Two of my favorite bloggers (GreenBean and Arduous) have posted in the last day or two about comparisons between the evangelical community and the environmentalist community made in the book "Break Through: From the Death of Environmentalism to the Politics of Possibility" by Ted Nordhausen and Michael Schellenberger. I haven't read the book yet, (I hope to soon) but it sounds like there is a significant paradigm shift in it's approach to the green movement. Environmentalist are being encouraged to adopt a church model, and help found a "Church of Climate Change" for the green movement.
As an evangelical, this naturally intrigues me. I find it sort of flattering that we are viewed as having some things that people are longing for: community, positive messages, a sense of peace and meaning, positive self-esteem, and even joy. And here I thought we were seen as a bunch of self-righteous kooks! It's refreshing to finally be viewed with a different lens.

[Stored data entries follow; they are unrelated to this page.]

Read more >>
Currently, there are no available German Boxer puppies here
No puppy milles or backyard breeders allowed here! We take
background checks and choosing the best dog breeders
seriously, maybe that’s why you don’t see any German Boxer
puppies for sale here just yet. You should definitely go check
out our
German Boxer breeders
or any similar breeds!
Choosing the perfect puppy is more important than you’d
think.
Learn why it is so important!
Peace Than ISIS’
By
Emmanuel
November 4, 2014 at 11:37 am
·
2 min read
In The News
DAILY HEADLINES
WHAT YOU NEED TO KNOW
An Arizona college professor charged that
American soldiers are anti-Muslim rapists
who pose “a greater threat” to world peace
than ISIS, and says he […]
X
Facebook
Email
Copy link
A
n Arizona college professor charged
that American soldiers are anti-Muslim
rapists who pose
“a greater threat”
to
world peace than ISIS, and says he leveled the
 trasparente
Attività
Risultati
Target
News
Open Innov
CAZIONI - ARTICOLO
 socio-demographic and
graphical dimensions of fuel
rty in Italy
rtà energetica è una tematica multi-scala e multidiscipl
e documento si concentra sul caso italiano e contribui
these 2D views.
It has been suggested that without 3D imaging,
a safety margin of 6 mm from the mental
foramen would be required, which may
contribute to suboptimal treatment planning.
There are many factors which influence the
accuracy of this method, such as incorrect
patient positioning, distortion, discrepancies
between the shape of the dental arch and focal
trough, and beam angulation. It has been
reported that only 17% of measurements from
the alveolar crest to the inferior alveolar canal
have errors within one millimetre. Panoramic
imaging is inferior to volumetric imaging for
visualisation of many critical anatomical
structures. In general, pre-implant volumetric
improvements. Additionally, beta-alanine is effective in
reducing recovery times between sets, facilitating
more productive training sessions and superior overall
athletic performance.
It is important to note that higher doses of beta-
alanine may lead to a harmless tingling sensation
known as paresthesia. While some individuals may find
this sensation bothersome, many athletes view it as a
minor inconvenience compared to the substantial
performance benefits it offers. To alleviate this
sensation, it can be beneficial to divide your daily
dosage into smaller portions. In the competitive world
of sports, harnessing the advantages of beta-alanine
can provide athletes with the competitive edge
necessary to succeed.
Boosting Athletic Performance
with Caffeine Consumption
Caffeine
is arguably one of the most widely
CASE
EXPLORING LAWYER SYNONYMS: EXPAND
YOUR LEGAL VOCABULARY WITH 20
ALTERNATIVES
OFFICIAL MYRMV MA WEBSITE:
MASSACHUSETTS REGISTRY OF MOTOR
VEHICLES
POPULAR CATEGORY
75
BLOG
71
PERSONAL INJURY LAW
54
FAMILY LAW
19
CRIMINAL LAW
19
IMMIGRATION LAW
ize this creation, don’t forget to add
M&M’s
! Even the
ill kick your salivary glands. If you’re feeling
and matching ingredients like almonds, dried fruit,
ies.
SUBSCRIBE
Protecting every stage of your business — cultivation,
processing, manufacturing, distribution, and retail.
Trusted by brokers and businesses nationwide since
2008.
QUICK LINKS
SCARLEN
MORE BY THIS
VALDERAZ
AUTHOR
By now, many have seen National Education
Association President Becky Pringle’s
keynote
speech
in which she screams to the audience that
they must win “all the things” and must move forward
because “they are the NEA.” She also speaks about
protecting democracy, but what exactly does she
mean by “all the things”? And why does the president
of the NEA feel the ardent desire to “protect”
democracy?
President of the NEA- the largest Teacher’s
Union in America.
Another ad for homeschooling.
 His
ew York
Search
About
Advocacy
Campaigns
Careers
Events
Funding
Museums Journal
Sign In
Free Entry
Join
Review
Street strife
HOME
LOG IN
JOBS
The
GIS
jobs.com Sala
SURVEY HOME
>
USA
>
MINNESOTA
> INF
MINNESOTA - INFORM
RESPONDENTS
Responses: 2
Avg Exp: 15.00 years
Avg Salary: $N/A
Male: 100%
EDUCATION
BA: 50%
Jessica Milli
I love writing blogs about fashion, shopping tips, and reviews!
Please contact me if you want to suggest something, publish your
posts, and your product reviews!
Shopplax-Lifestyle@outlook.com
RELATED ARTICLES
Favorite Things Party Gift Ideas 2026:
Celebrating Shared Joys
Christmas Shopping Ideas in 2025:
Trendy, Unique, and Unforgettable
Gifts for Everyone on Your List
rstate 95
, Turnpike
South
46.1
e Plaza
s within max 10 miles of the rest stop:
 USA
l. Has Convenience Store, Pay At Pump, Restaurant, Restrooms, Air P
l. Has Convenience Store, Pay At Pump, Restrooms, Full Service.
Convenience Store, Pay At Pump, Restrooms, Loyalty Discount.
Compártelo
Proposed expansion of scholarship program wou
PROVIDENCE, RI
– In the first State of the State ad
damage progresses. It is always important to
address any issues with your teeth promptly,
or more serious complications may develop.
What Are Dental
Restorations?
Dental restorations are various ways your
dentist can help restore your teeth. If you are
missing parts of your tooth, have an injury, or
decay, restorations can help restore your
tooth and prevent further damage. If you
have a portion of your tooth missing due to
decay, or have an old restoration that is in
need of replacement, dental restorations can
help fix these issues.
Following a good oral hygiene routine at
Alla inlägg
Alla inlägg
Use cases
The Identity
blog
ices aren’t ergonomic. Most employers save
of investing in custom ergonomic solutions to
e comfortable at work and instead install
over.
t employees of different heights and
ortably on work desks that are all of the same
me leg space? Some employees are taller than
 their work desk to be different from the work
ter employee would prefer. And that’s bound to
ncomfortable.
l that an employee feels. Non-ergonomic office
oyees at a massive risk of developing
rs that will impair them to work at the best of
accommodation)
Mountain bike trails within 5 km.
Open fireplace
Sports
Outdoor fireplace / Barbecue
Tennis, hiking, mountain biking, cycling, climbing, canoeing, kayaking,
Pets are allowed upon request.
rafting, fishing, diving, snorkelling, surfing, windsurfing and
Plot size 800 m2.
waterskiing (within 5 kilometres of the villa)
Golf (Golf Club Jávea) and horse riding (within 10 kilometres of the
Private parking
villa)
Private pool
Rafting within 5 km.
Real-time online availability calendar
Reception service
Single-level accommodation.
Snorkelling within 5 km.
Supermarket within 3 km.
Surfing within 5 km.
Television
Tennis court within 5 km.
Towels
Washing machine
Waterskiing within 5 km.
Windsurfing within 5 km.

Of course, it's also a little odd to think about a "church" that does everything that a church usually does, but without the God part. In fact, I honestly can't wrap my mind around that, no matter how hard I try. Christ is the center of the church. He's the reason it exists. When we go to church, He's all we talk about, all we sing about, the motivator for all our outward actions. In fact, He's the glue that holds us together, because, being human and all, we're too ornery to keep it all together on our own. No amount of trying to act nice would ever make our community possible. It's when people forget about Christ and start trying to make church happen on their own terms that it usually all falls apart.
A lot of perfectly nice people have wonderful social groups, whether it's a book club, a bowling league, the Farm Bureau, or the pals down at the Master Gardening office, and when someone gets sick or loses a family member or a job, the casseroles may come in, or the offers of baby-sitting, or the help cleaning up from the disaster. I've experienced that myself. I've also seen a few people who claimed church membership who could be pretty difficult to deal with. We are by no means a perfect bunch.
I have seen my green blogging friends wrestle with so many of the very same things we wrestle with at church: materialism and consumerism vs. asceticism; hopelessness vs. hopefulness; the value of individual action vs. corporate action; whether the political process has any value at all or should be abandoned; the difficulty of speaking truth to power; the necessity for, and fruitlessness of, self-discipline; long lists of "thou shalt nots" vs. freedom from guilt-inducing rules; fanaticism vs. moderation; feeling like the rest of the world views one as some kind of nut. I could go on and on about the similarities.
I have also observed green bloggers accept the fact that it may be necessary to live with alternative values in order find happiness and fulfillment, just as Christians have accepted the fact that we live in an inexplicable parallel universe with it's own alternate value system called the Kingdom of God. I have seen them search intensely for the truth that is hidden beneath the falsehoods of our culture. It's the thing I admire most about them- and I do admire them, prodigiously! Thank goodness for people who care about the truth!
I'm certainly not a better person than any of them, but I am part of the called-out-of-the-culture group called "the church of the Living God, who is the pillar and foundation of Truth" (1 Timothy 3:15). That's where I live each day, in that Kingdom. Anyone who is actively seeking the truth is my near and dear neighbor. Left to our own devices, humans aren't going to find that much sought-after truth. But that's not a hopeless situation. I don't mean to say that I, personally, always know, without equivocation, the truth in every situation, but I know Who does.
That's the difference between the The Church of Climate Change, and the Church of the Living God: Who, ultimately, holds the Truth.